Adakah Orang Bodoh?



Kali ini aku ingin kalian berpikir sendiri saja, sedang tidak dalam keadaan yang baik untuk menjelaskan tentang ini, karena bagaimanapun aku masih terpukul atas kejadian serupa ini. Nantilah jika ngambekku sudah reda akan kujelaskan beberapa hal tentang kisah dibawah ini,

 

Suatu hari setelah pembagian raport, aku mendapati anak itu sedang sendirian menangis di sudut kamarnya di asrama.
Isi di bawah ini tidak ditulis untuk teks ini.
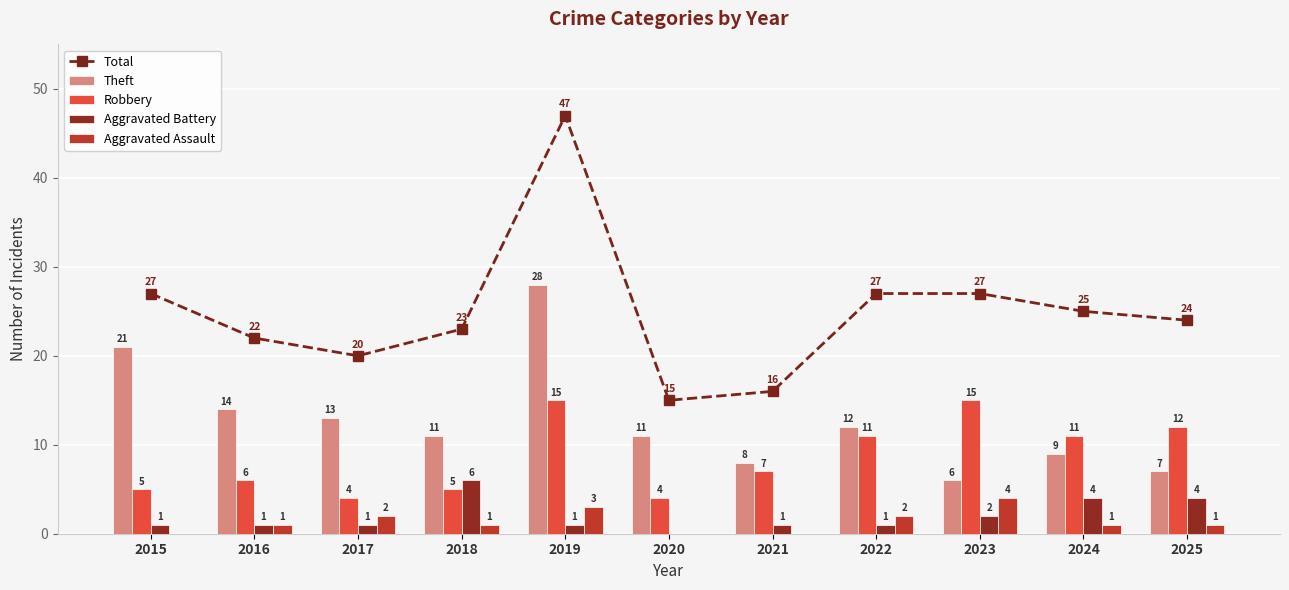

How many Aggravated Battery values are between 1 and 4?

9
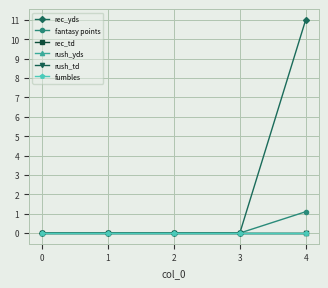

What are all the series names shown in the legend?

rec_yds, fantasy points, rec_td, rush_yds, rush_td, fumbles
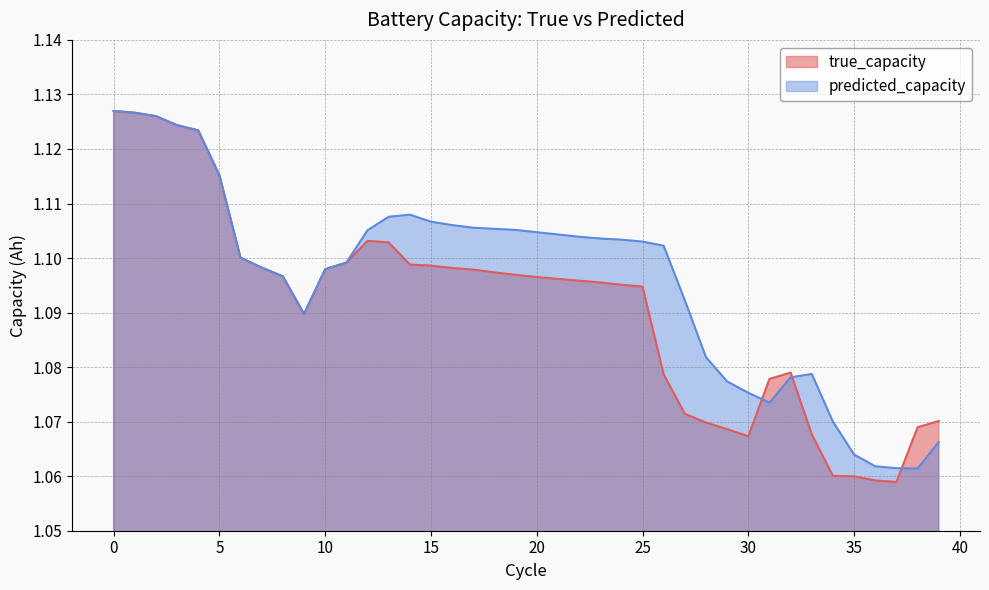

What is the total value across all series at 13?

2.2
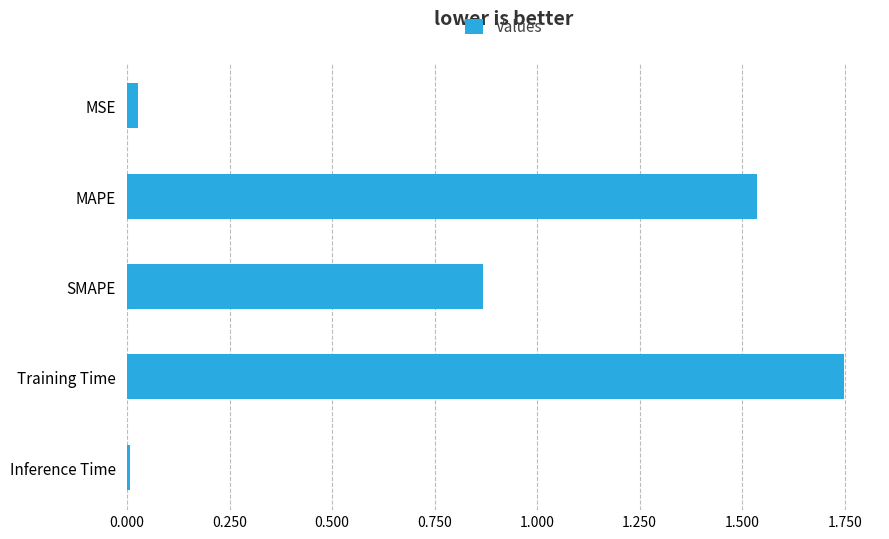

Between SMAPE and Training Time, which is larger?

Training Time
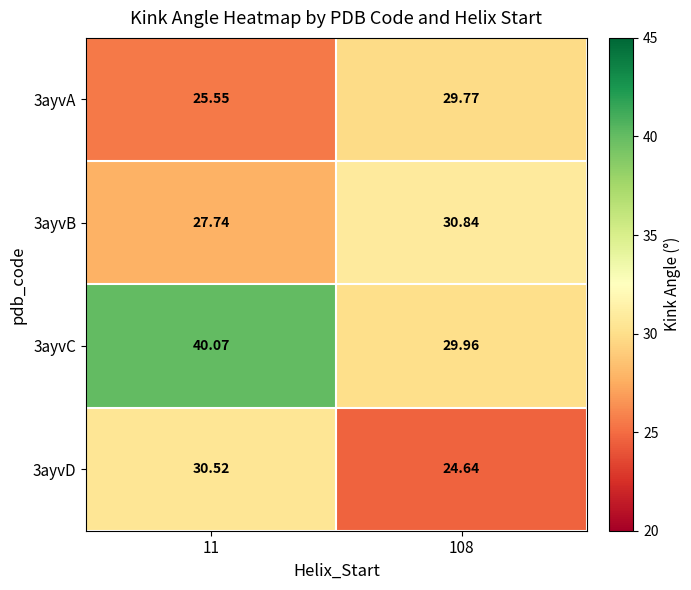

At how many categories does at least one series exceed 25?

2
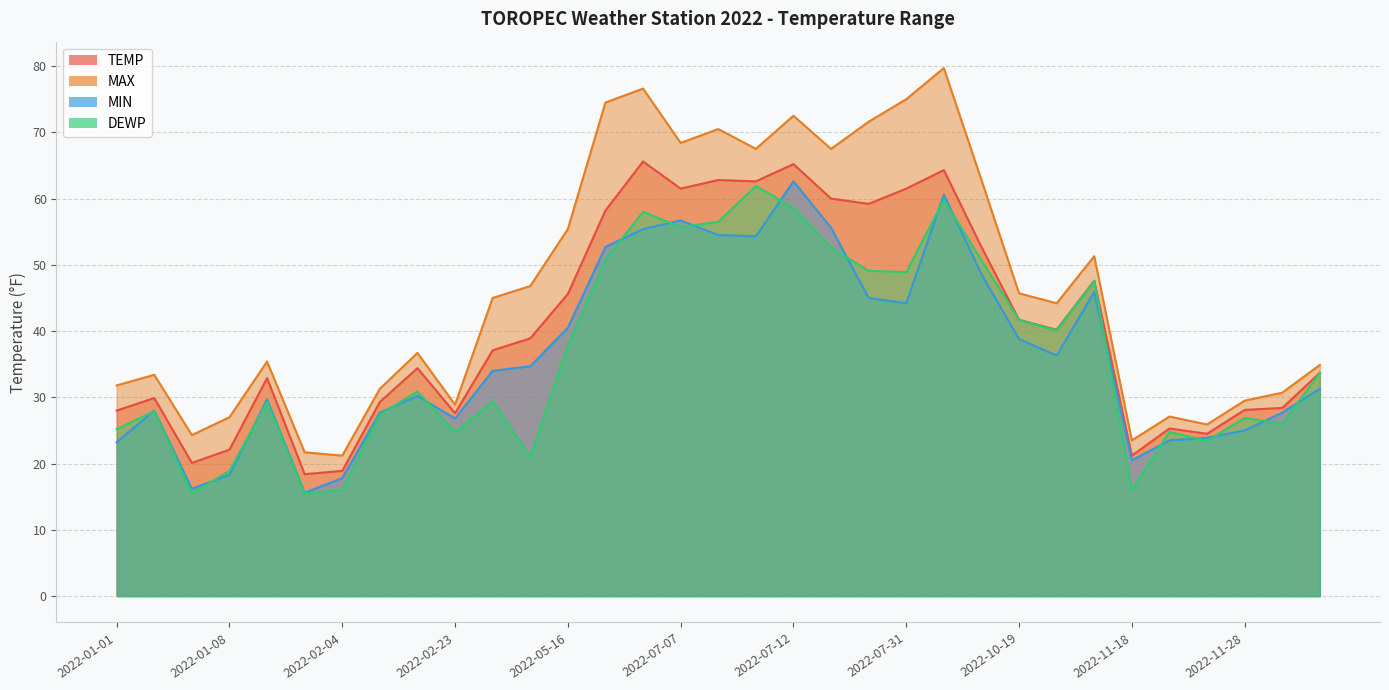

At how many categories does at least one series exceed 19?

33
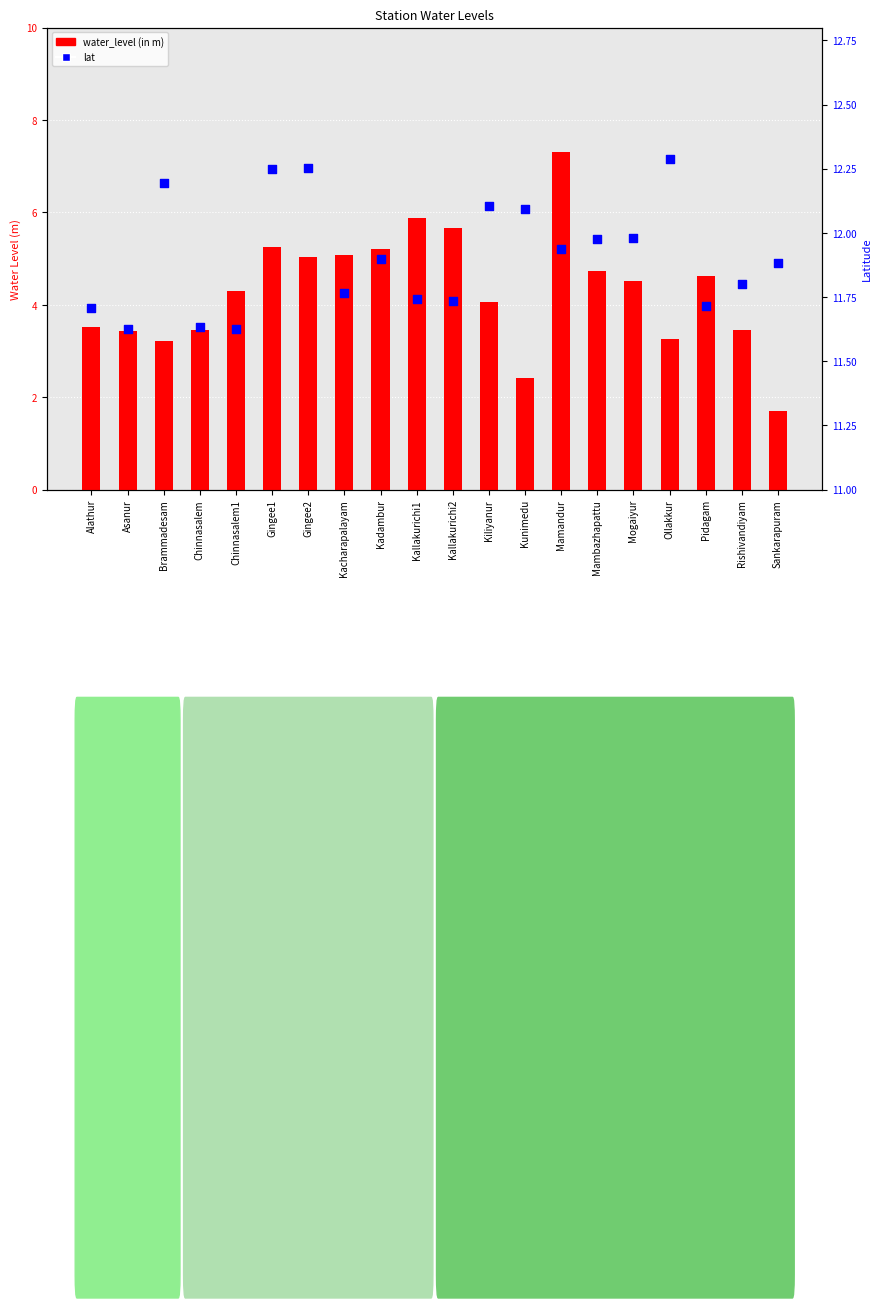

Which series contains the lowest Y value?

water_level (in m)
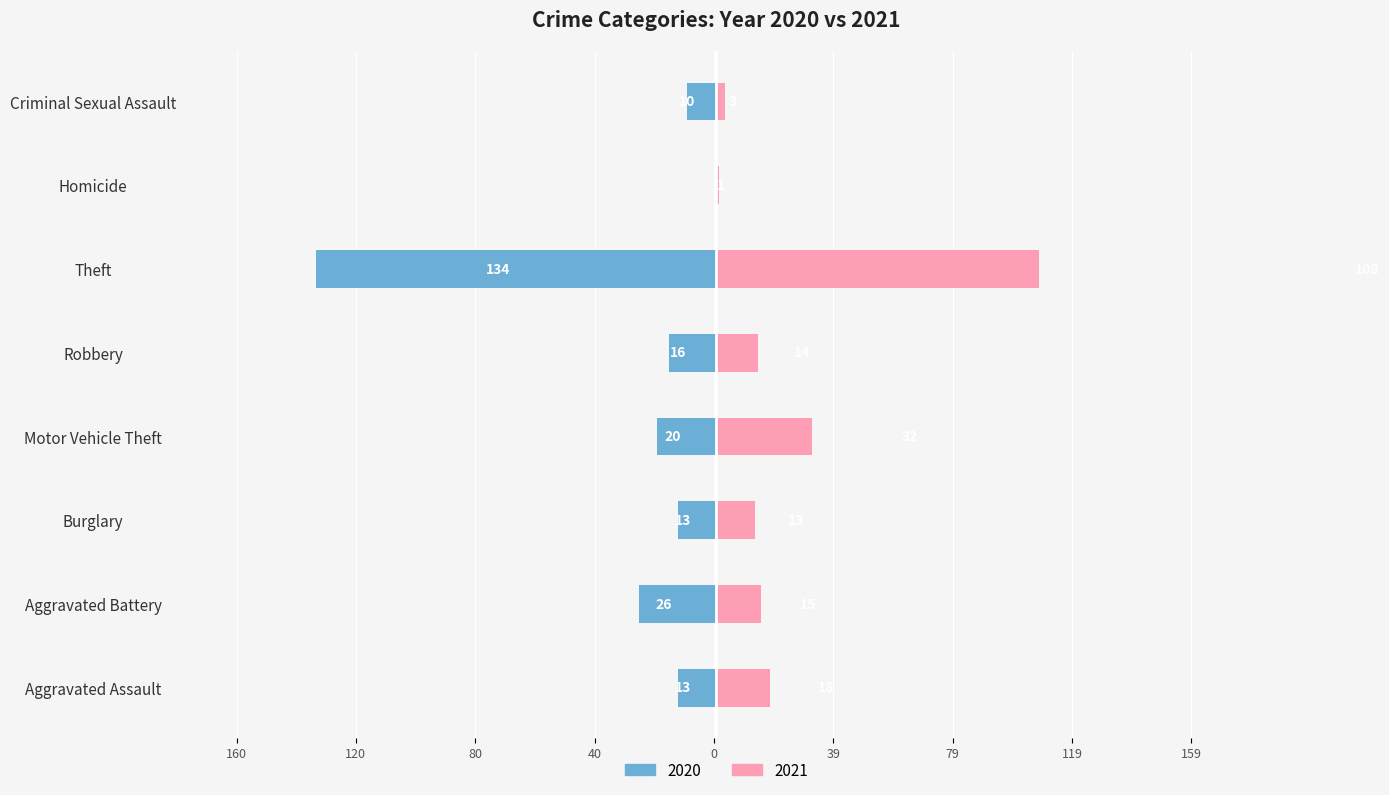

True or false: 2020 has a value of -26 at Aggravated Battery.

True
Aku bertanya kenapa dan mendengarkan ceritanya.

“Apa Tuhan itu Maha Adil?” tanyanya sambil menghapus air matanya.

“Apa maksudmu?”

“Kenapa kau bisa jadi ranking satu sementara aku tidak? Kenapa kau bisa jadi jenius matematika sementara aku tidak? Aku ingin sekali menjadi sepertimu. Apa kau tak sadar aku selama ini aku telah memata-mataimu?”

“Benarkah?”

“Ya, tadinya aku pikir ada semacam rahasia supaya bisa jadi jenius matematika seperti itu. Aku bela-belain pindah ke asramamu hanya untuk mencari tahu kebiasaanmu. Tapi tidak ada ritual rahasia apapun. Aku tidak percaya, ternyata kau hanya seorang gamer pemalas yang konyol.”

“Hehe, iya memang.”

“Tapi kau tetap ranking satu. Bahkan setelah aku telah meniru semua yang kebiasaan bodohmu, memakan semua yang kau makan dan melakukan semua yang kau lakukan. Kau pun tak tahu sudah berapa kali aku gunakan cara-cara kotor untuk menjatuhkanmu. Kau tetap ranking satu.”

“Mau bagaimana lagi?”

“Aku bisa terima jika Risa atau Diana yang jadi ranking satunya. Mereka cukup keras berusaha tapi kenapa harus kau? Kenapa harus kau yang banyak tertawa dan tidak pernah serius belajar yang jadi ranking satunya? Kau tidak pantas untuk itu.”